L’employeur est responsable du respect des durées maximales de travail, il peut demander au/à la salarié·e titulaire de plusieurs contrats de travail à temps partiel de justifier de la durée du travail effectuée chez un autre employeur (ou chez ses autres employeurs). Le/la salarié·e doit répondre à cette demande, sinon il ou elle commet une faute susceptible de justifier un licenciement.

Et pour les congés ?

Si l’ordre des départs en congé n’est pas déterminé par accord collectif, l’employeur le fixe après avis de la représentation du personnel, si elle existe, en prenant en compte, notamment, l’activité du/de la salarié·e chez un autre employeur.

Quelles interdictions de cumul d’emplois ?

Le/la salarié·e peut, en principe, cumuler des activités salariées et non salariées.
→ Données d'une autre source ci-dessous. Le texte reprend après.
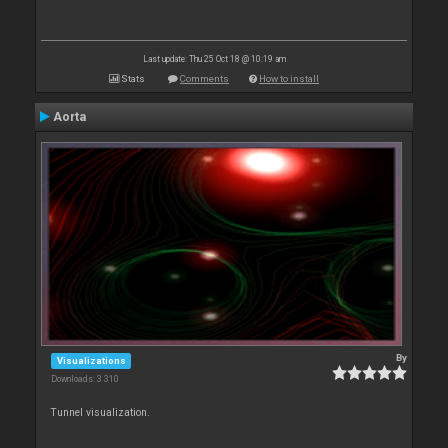
Last update: Thu 25 Oct 18 @ 10:19 am
Stats
Comments
How to install
Aorta
By
Visualizations
Downloads: 3 310
Tunnel visualization.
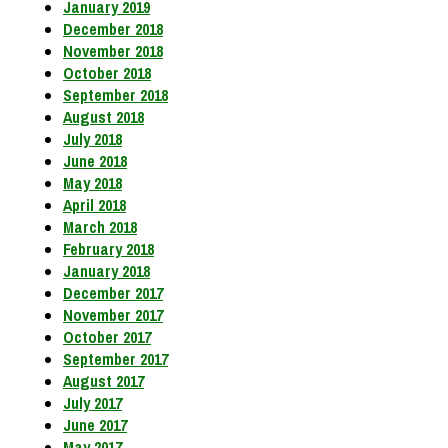
January 2019
December 2018
November 2018
October 2018
September 2018
August 2018
July 2018
June 2018
May 2018
April 2018
March 2018
February 2018
January 2018
December 2017
November 2017
October 2017
September 2017
August 2017
July 2017
June 2017
May 2017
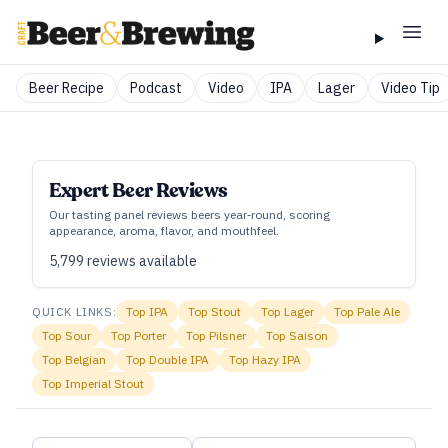
Beer Recipe
Podcast
Video
IPA
Lager
Video Tip
Expert Beer Reviews
Our tasting panel reviews beers year‑round, scoring
appearance, aroma, flavor, and mouthfeel.
5,799
reviews available
QUICK LINKS:
Top
IPA
Top
Stout
Top
Lager
Top
Pale Ale
Top
Sour
Top
Porter
Top
Pilsner
Top
Saison
Top
Belgian
Top
Double IPA
Top
Hazy IPA
Top
Imperial Stout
Cependant, des interdictions de cumul d’emplois peuvent être prévues par des dispositions conventionnelles ou contractuelles.
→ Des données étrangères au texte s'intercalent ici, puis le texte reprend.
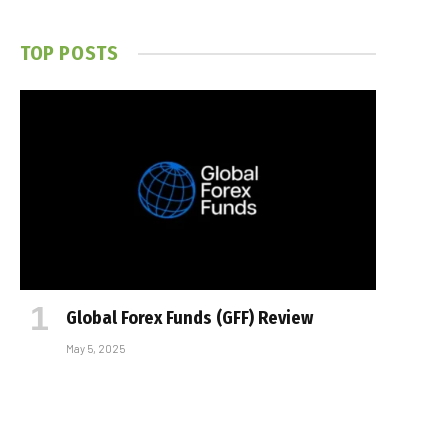
TOP POSTS
Global Forex Funds (GFF) Review
May 5, 2025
Le contrat de travail peut ainsi prévoir une clause d’exclusivité si elle est indispensable à la protection des intérêts légitimes de l’entreprise, justifiée par la nature de la tâche à accomplir et proportionnée au but recherché. Avec cette clause, légale, le/la salarié·e s’engage à n’exercer aucune autre activité professionnelle pour son compte ou celui d’un tiers, sans en demander l’autorisation à son employeur.

De plus, sauf pour les emplois à temps partiel, l’obligation de loyauté inhérente au contrat de travail interdit en général l’exercice d’une activité concurrente à celle de l’employeur, même lorsque cette interdiction n’est pas prévue au contrat de travail.

Le congé parental, c’est possible ?

Le/la salarié·e en congé parental d’éducation ou qui travaille à temps partiel pour élever un enfant ne peut exercer par ailleurs aucune activité professionnelle autre que les activités d’assistance maternelle.

Quelle représentation du personnel ?

Le/la salarié·e qui cumule plusieurs emplois salariés peut être électeur·trice dans plusieurs entreprises mais n’est éligible que dans l’une d’elles. Il lui appartient de choisir dans laquelle il ou elle souhaite se porter candidat·e.

Et pendant les congés payés ?

À de rares exceptions près comme les vendanges, et avec l’accord de l’employeur, le/la salarié·e qui exerce un emploi rémunéré pendant ses congés payés (y compris pour son employeur habituel) est passible de dommages intérêts envers l’assurance chômage et de sanctions disciplinaires.

Et le cumul avec l’ARE ?

L’Aide au retour à l’emploi (ARE) peut être cumulée, dans la limite du salaire antérieur, avec le salaire par le/la salarié·e qui reprend un emploi en cours d’indemnisation, quels que soient le type des contrats de travail et le nombre d’heures travaillées par mois ; et jusqu’à épuisement des droits à l’ARE.

Le montant des allocations versées en plus du salaire est calculé à partir des rémunérations du mois. Les allocations versées pour le mois considéré correspondent au montant des allocations qui auraient été dues en l’absence d’activité, auquel montant est soustrait 70 % du salaire mensuel brut de l’activité reprise. Ce résultat est divisé par le montant de l’allocation journalière pour obtenir le nombre de jours indemnisés pour le mois.

Si le cumul salaire/allocation dépasse le salaire mensuel qui a servi à calculer l’allocation, le nombre de jours indemnisés pour le mois est réduit d’autant. Les jours du mois pour lesquels aucune allocation n’a été versée ne sont pas perdus. Ils repoussent d’autant la date de la fin des droits.